DATASET RECORDS:
+++

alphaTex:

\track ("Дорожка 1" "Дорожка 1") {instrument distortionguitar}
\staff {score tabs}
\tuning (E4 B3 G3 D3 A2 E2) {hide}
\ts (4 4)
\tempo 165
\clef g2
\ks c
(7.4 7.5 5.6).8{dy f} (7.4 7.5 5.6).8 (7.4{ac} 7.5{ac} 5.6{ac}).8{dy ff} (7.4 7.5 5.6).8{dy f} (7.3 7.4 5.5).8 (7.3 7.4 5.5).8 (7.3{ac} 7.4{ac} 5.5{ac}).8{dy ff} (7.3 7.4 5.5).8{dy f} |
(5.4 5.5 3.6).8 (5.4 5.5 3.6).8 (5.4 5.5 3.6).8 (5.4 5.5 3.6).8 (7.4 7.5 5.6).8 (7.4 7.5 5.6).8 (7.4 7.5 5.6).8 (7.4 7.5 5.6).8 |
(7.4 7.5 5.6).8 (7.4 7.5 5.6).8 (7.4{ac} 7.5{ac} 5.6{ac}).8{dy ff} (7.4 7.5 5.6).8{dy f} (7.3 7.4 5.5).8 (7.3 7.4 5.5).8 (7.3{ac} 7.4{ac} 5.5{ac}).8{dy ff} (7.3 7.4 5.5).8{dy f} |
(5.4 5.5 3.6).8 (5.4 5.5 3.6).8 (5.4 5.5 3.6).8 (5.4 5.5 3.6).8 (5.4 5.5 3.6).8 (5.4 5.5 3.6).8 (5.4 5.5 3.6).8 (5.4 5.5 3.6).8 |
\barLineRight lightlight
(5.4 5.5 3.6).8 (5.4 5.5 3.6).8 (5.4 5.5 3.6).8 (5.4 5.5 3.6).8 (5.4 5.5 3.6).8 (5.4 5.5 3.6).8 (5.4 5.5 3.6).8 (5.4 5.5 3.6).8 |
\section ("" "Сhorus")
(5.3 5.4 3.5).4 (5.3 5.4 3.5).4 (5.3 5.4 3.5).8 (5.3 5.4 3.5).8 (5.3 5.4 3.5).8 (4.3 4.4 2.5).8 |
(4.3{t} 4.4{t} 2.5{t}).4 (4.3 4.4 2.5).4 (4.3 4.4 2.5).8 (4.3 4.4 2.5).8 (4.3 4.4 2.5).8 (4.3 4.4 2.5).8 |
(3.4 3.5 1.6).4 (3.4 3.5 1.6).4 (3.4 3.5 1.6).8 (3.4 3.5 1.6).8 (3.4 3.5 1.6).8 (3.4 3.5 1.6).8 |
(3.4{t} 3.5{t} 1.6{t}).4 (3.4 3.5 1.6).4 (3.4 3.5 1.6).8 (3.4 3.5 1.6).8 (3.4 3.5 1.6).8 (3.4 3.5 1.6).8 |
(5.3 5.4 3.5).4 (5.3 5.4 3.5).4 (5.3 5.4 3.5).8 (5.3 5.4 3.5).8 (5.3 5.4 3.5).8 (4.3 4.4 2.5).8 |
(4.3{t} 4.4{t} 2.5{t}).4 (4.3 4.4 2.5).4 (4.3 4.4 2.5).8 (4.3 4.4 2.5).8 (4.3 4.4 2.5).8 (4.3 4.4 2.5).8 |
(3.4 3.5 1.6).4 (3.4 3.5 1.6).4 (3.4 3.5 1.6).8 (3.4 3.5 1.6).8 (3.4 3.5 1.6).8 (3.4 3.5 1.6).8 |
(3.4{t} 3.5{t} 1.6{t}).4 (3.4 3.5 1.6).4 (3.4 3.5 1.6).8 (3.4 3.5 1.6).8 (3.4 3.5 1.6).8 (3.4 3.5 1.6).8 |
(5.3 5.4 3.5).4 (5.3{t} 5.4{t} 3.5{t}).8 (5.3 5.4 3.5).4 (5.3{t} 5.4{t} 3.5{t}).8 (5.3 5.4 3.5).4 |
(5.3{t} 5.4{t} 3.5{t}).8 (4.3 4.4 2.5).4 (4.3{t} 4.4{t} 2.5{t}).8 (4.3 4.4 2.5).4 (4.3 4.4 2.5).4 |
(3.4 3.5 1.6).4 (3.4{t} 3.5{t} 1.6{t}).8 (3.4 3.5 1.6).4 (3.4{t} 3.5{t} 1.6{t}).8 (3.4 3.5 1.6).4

+++

WHAT TO DO:
Collect every line of the records above that contains the string "instrument", treating uppercase and lowercase as different.

COMPLETE OUTPUT:
\track ("Дорожка 1" "Дорожка 1") {instrument distortionguitar}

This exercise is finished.